Brades
"La maison du gouvernement, le bar à rhum et le cricket à la radio — Brades ne cherche pas à être autre chose que ce qu'elle est."
Brades ne figure sur l’itinéraire de personne. Les guides de voyage qui couvrent Montserrat ont tendance à vous envoyer à la zone d’exclusion de Plymouth, à Centre Hills, aux plages de sable noir, puis à reprendre la route. Brades est perchée dans les collines du nord-ouest, un ensemble lâche de bureaux gouvernementaux, de bars à rhum, d’un bâtiment de marché, de l’infrastructure administrative de l’île et des rythmes quotidiens d’une communauté qui se débrouille depuis que la capitale a été ensevelie sous les cendres il y a trente ans.
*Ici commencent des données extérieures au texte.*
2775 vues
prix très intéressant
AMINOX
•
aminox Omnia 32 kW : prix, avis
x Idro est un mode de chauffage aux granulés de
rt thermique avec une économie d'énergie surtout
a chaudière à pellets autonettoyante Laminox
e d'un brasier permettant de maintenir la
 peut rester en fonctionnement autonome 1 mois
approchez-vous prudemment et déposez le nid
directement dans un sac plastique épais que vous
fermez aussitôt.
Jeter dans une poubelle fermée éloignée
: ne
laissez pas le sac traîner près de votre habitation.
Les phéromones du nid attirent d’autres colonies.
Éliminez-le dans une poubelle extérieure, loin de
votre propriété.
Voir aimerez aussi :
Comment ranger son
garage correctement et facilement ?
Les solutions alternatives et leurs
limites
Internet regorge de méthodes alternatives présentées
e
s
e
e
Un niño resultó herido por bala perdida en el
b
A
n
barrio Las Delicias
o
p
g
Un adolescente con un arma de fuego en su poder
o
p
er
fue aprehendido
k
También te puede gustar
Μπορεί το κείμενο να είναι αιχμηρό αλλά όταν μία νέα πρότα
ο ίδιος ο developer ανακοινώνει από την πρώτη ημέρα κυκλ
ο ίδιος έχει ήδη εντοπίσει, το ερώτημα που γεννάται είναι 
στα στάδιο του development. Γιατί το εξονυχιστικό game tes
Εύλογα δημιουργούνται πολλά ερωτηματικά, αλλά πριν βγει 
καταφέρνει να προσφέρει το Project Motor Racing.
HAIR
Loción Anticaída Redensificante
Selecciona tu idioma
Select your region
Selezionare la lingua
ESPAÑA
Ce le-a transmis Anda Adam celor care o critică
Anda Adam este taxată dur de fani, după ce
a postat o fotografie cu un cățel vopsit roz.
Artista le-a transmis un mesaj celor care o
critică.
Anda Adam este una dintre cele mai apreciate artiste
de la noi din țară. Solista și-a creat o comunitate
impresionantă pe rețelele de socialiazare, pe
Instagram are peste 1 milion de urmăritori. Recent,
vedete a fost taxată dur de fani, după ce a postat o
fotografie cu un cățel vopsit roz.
J’y suis allé parce que je voulais voir où se déroule réellement l’administration réelle d’une île réelle, et ce que j’ai trouvé était l’un des endroits les moins joués que j’aie rencontrés dans les Caraïbes.
Le bureau du Premier ministre est ici. Le conseil législatif se réunit ici. La station de radio gouvernementale émet depuis ici — Radio Montserrat, que j’écoutais en voiture depuis mon arrivée, un mélange de nouvelles locales, de gospel, de reggae et de commentaires de cricket qui semblait s’enchaîner sans ordre particulier et à un rythme qui convenait parfaitement à l’île. À Brades, la radio est ambiante, sortant des boutiques, des véhicules et des fenêtres ouvertes, et le commentaire de cricket — quel que soit le match qui se joue dans telle ou telle série en cours — fournit une sorte de récit continu à la journée.

Je me suis assis un moment dans un bar à rhum sans enseigne à l’extérieur, juste une porte ouverte, un réfrigérateur et un homme qui a versé mon verre dans un gobelet en plastique et me l’a tendu sans demander ce que je voulais, ayant conclu d’un coup d’œil que ce que je voulais était le même rhum avec la même dose de glace que tout le monde. Le rhum était un mélange local, doux, net et sérieux, et les deux hommes à la table près de la porte discutaient quelque chose à propos de drainage sur une route de flanc de colline d’une façon qui indiquait clairement qu’ils en discutaient depuis un moment et continueraient à le faire indépendamment de toute résolution. C’est la texture de Brades : des gens traitant de la logistique réelle de la vie sur une petite île avec compétence et sans mise en scène.
Il y a un marché hebdomadaire près de la route principale où les produits locaux descendent des fermes de la colline — le dasheen, le chayote, le piment assaisonneur, les petites bananes sucrées qui poussent à l’intérieur de Montserrat et ne ressemblent en rien aux fruits importés. Le piment assaisonneur y est vendu frais, mais aussi sous forme de sauce, et également, chez une femme installée au bout de la rangée, en pâte conditionnée dans de petits bocaux avec des étiquettes écrites à la main. J’en ai acheté trois. Quand j’ai quitté l’île, ils étaient tous utilisés.

Ce que Brades offre, ce ne sont pas des sites mais du contexte. Passez une matinée ici et le reste de l’île — la géologie, la zone d’exclusion, la nouvelle capitale en construction à Little Bay — prend plus de sens. Car Brades est l’endroit où l’on voit à quoi ressemble une île de quatre mille habitants quand elle se gouverne, s’administre, se nourrit, discute de drainage et écoute du cricket depuis trente ans depuis qu’un volcan a enterré le plan original. Elle ressemble, pour l’essentiel, à n’importe quelle autre petite ville. Ce qui est exactement le propos.
Quand y aller : Brades est animée en semaine, quand les bureaux gouvernementaux et les commerces sont ouverts. Le jour de marché apporte le plus de vie sur la route principale — renseignez-vous localement pour le calendrier actuel. Les bars à rhum ont leurs propres horaires, comme il se doit pour des bars à rhum.